I bought one of these Delco 1106 radios about a year ago. I bought
another a couple months ago. Both needed lots of work, so I sort of
combined them into one, complete radio. The cabinet on the left
is the better of the two. The veneer was OK, but the top was loose
and the case needed refinishing. The radio has a couple walnut panels,
one on the top and one on the front. The rest is cheap wood which
was toned to match. It is often tricky getting these colors to match
properly. The grille cloth on both radios was good, and I had four knobs
between the two.
Neither chassis seemed to work, though one seemed to have a bad bandswitch.
I decided to use the other chassis for restoration based on that fact.

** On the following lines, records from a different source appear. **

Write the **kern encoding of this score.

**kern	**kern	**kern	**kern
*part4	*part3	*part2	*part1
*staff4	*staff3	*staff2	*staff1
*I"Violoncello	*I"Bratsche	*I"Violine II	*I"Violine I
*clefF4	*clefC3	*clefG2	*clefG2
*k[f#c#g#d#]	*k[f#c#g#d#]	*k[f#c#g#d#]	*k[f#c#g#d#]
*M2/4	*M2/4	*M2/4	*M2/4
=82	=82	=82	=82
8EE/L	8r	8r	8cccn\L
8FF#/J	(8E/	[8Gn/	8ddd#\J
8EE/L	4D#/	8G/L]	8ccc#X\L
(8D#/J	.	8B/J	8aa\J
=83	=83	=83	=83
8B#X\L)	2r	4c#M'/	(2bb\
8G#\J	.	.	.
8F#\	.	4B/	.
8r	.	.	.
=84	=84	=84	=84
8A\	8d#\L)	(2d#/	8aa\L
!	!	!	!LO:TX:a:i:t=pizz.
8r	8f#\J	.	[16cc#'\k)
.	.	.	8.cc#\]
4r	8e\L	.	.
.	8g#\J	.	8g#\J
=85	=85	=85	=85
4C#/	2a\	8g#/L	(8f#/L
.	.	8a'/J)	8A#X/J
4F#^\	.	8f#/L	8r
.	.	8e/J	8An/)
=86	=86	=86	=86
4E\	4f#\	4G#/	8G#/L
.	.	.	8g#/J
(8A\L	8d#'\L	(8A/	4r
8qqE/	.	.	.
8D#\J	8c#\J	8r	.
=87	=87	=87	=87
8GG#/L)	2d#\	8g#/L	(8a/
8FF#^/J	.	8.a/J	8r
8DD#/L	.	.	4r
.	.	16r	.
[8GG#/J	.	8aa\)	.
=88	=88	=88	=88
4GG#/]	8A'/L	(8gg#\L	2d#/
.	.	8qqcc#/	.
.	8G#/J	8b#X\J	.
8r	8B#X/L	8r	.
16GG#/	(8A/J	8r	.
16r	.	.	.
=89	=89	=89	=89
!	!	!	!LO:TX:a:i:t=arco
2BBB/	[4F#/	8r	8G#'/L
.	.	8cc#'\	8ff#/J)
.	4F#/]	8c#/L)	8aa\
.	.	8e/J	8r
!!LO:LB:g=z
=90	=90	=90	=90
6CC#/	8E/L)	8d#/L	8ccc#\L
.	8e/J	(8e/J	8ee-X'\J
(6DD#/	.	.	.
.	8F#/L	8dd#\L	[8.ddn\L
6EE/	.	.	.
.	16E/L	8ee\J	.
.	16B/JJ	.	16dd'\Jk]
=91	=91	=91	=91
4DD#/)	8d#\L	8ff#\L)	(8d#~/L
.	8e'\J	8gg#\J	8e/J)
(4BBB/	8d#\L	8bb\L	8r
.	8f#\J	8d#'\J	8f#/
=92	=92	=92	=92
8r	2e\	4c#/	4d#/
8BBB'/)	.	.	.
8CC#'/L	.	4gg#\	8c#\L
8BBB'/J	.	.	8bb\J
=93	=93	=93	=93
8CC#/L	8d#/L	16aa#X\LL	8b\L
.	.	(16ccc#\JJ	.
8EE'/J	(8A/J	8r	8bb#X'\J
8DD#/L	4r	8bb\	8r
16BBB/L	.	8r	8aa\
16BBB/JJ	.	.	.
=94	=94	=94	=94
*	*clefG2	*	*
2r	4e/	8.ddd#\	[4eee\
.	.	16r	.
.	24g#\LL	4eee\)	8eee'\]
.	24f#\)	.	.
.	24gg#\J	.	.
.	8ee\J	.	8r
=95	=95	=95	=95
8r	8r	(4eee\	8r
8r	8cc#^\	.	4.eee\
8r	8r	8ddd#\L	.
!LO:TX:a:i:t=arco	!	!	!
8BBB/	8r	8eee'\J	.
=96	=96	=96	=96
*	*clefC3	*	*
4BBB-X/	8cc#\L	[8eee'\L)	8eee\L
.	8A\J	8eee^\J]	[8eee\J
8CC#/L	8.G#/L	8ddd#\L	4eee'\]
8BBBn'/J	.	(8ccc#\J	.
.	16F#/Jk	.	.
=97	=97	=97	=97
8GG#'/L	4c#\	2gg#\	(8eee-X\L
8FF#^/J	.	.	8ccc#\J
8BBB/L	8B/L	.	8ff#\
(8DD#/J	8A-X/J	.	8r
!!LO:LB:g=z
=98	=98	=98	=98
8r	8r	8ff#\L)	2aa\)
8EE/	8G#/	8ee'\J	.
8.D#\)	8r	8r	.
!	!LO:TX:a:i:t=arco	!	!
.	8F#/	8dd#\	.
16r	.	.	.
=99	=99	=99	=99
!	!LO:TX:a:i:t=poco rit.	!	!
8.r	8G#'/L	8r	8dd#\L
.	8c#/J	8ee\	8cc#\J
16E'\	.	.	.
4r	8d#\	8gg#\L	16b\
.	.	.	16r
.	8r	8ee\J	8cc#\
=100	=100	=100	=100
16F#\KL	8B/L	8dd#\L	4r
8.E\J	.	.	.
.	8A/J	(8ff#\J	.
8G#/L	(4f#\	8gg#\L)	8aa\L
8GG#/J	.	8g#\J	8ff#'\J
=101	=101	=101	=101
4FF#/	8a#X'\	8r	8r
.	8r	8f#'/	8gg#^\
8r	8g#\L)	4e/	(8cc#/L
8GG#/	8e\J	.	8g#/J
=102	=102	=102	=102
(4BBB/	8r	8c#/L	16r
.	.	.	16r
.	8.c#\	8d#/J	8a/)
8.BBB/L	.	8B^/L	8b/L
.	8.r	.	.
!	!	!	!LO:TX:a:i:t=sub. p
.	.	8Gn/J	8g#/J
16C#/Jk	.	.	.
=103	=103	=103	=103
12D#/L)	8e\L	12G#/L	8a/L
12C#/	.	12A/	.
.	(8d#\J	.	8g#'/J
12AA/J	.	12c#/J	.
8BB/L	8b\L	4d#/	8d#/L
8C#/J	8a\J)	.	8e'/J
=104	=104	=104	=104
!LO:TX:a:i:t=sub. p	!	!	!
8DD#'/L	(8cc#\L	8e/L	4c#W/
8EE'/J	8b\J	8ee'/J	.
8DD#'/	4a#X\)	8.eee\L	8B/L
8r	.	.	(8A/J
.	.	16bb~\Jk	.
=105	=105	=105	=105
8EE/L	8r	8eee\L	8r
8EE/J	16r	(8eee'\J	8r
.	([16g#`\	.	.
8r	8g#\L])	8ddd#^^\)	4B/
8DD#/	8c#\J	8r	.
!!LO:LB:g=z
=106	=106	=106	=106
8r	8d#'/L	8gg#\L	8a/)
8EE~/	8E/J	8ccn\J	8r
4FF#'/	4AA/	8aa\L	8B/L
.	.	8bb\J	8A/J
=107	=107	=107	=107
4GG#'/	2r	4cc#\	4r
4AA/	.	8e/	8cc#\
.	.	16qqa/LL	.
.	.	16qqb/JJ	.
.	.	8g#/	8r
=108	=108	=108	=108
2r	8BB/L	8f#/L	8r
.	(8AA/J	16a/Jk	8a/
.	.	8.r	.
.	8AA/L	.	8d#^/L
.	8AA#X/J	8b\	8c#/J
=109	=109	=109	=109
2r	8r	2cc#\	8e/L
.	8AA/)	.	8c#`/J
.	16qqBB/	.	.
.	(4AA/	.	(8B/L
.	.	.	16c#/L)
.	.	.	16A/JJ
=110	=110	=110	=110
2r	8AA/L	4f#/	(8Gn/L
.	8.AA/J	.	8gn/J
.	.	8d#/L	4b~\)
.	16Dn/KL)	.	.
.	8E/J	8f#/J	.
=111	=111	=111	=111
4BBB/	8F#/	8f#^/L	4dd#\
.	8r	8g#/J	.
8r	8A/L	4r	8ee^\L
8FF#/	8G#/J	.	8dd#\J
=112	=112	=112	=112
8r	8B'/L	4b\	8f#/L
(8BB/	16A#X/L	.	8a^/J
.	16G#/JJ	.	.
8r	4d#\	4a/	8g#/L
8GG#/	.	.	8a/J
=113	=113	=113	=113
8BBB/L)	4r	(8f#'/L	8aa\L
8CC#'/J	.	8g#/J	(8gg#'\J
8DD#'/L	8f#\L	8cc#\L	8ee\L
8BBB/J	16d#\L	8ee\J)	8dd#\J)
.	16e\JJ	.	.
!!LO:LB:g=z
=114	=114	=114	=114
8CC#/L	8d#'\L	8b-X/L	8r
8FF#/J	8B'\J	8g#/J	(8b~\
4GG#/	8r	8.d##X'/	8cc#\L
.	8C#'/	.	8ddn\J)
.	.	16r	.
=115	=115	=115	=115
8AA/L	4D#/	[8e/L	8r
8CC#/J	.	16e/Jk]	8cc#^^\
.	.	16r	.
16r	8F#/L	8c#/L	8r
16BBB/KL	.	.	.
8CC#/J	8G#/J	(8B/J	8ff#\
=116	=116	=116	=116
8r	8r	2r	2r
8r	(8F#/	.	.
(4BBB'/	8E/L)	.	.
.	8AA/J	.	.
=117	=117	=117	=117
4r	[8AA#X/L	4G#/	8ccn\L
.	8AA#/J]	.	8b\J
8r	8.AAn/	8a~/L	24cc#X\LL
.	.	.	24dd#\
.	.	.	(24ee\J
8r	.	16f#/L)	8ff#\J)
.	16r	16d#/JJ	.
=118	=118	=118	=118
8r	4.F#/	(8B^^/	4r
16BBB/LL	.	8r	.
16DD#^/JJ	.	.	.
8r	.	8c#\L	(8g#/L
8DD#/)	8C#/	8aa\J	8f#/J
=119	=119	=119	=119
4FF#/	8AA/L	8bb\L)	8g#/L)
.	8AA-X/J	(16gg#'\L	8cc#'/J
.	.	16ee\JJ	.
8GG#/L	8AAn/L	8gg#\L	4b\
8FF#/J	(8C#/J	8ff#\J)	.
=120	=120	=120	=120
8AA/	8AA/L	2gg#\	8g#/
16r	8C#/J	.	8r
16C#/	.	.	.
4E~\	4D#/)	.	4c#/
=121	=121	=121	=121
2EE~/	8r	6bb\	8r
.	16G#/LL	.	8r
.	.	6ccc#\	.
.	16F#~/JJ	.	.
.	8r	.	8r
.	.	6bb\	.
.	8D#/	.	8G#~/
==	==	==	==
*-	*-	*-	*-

The lacquer finish on this radio was in poor shape. The toned lacquer
areas were scratched, and the lacquer was flaking off. The front and top
were ok, but the entire radio needed to be stripped. The top of the radio
was almost off already, so I removed it for stripping. I stripped the
case with Parks refinisher and 000 steel wool, gently removing the old
lacquer finish. The stripped radio is shown on the right.
Clamping the top
The top needed to be glued back down. It was warped, so I did it in
two evenings. First, I attached the front, glued, and clamped (see photo
at left). The next
night, I did the back. Once the top was re-attached, I could tone the
I masked and papered off the real walnut, and toned the rest of the
case using Behlen Master Toner Brown. I really like this stuff - I went
through an entire can, but the resulting finish was superb. When I removed
the paper and tape, I then stained and lightly toned the walnut sections
to match the rest of the case. Once I was happy with the color, I
added a couple of layers of clear nitrocellulose lacquer for the final
coats. I re-installed the dial glass and the grille cloth, then re-installed
the restored chassis. A photo of the complete radio is on the left.
Click for a larger picture...
After recapping the radio, I still had no reception. My oscillator was
not operating, and tracing some voltages around (with help) showed me that
the oscillator coil was open. I swapped one in from the other chassis, and
I had stations on the AM band! However, I still had nothing on shortwave.
As it turns out, the shortwave band's oscillator coil was also bad. In hindsight,
I picked the wrong chassis to restore! However, once the radio was complete,
it sounded great and works very well.